#### Data to use ####

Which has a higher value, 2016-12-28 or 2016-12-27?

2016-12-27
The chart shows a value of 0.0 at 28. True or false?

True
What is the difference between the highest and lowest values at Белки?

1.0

####
#### Data to use ####

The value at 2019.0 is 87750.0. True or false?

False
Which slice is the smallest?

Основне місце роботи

####

=== To-do item ===
Print the lines again without changes, starting with the line containing "The value at" and going on through the line containing "Основне місце роботи", with both of those lines included.

=== Solution ===
The value at 2019.0 is 87750.0. True or false?

False
Which slice is the smallest?

Основне місце роботи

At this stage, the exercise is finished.